▶ Given text:
Tag Archives: North Kitsap

Totten at 305 not slated for traffic light

The in basket: Christine Goodson asked, very succinctly,  “What is the timeline for placement of a traffic signal light at Totten Road and 305 in Poulsbo?”

The out basket: The tone of her question made me wonder if she had heard something I hadn’t, that a signal was on its way.

Maybe she just considers it such an obvious place for a signal, an intersection coming out of a sweeping curve.

Whatever, Olympic Region spokeswoman Claudia Bingham Baker with state highways, was just as succinct. “Currently we have no plans to install a signal at that location,” she said.

Should drought increase need for mowing on shoulders?

The in basket: Christina  Stewart asks, “Can anyone tell me if the county is out in their area actively mowing the sides of the road? With the fire danger off the charts, shouldn’t (they be) mowing down all the dry grass and weeds next to the county roads? I just drove in to work today up Columbia Street (Port Gamble-Suquamish Rd.) and then into Poulsbo on Lincoln. The grass is taller than most vehicles in some areas. Yesterday I was in the Kingston area, same issue. We are creating our own potential safety problem! The county should be mowing all day everyday.”

The out basket: Actually, mowing can start grass fires as well as prevent them, and leave cut grass slightly more likely to burn,.

Practices vary among jurisdictions, but since Christina asks about the North Kitsap area, I’ve limited my inquiries to Kitsap County, the state and Poulsbo.

I asked their normal practices and whether the heat and lack of rain has changed them this year.

▶ Information shown:
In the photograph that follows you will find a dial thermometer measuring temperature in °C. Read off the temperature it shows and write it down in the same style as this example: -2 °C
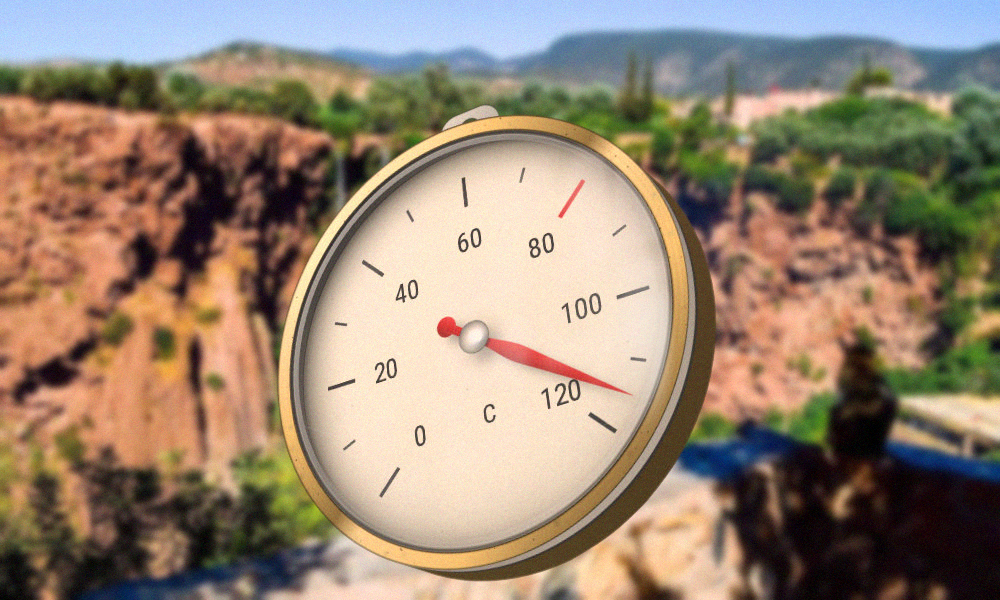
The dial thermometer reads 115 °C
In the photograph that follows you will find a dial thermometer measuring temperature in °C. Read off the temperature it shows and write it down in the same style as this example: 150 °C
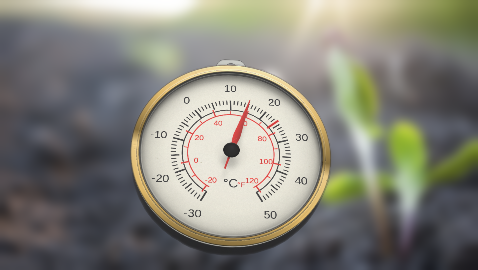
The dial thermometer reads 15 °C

▶ Activity list:
a - In the North Kitsap roads column, what did the state highways spokeswoman say about a signal at Totten Road and 305?
b - Go on with the North Kitsap roads column from the point where it stops.

▶ Your written answers:
a - She said there are currently no plans to install a signal at that location.

b -
Jacques Dean, road superintendent for the county, said on July 7″, “We have not made any changes to our vegetation management program. Our mower in the north end has been unavailable due to mechanical problems, which has put us behind schedule there.  We were waiting for parts to make repairs. It is back in operation now. We do mow all day, every day during the growing season when equipment is available.


“Our vegetation mowers operate five days a week over eight months per year (vegetation is generally dormant November through February).  With this approach we have been able to mow 1,900 shoulder miles of roadway each year, or approximately 950 centerline miles. We are able to mow most, if not all of our roadways at least once per year.  It should also be noted that our crews apply vegetation herbicides to approximately 840 shoulder miles of roadway each year, which assists in keeping vegetation in check.


Logistically, and realistically, we cannot address all of our roadways simultaneously, specifically during the peak of the growing season.  We have to take a systematic approach to our vegetation management program, considering the overall scope of work, available schedule, resource availability, roadway level of service, types of vegetation, geographic location/proximity, etc.  Our crews are working hard to ensure that our roadways are safe, in good condition, and aesthetically pleasing.  They are doing the best possible job.”

Claudia Bingham Baker, state highway spokesman here, said, “When conditions get extremely dry we stop most mowing activities. This link http://wsdotblog.blogspot.com/2015/07/working-to-prevent-roadside-brush-fires.html talks about our efforts to reduce the risk of fires.”

That site says, in part, “Every year, we do most of our mowing in early spring or late fall to avoid the hot, dry summer season. We also leave bare ground barriers alongside roadways in many cases to provide extra protection against sparks and other fire risks. This year is no different.

“That said, some of our maintenance work can’t wait, often because to do so would comprise motorist safety. And work like mowing, grinding or welding carry some inherent risks of sparks that could lead to a fire.

That’s why whenever we complete maintenance work during the dry season we take several precautions. That includes having water and tools on site to immediately extinguish any sparks or fires that start due to our work.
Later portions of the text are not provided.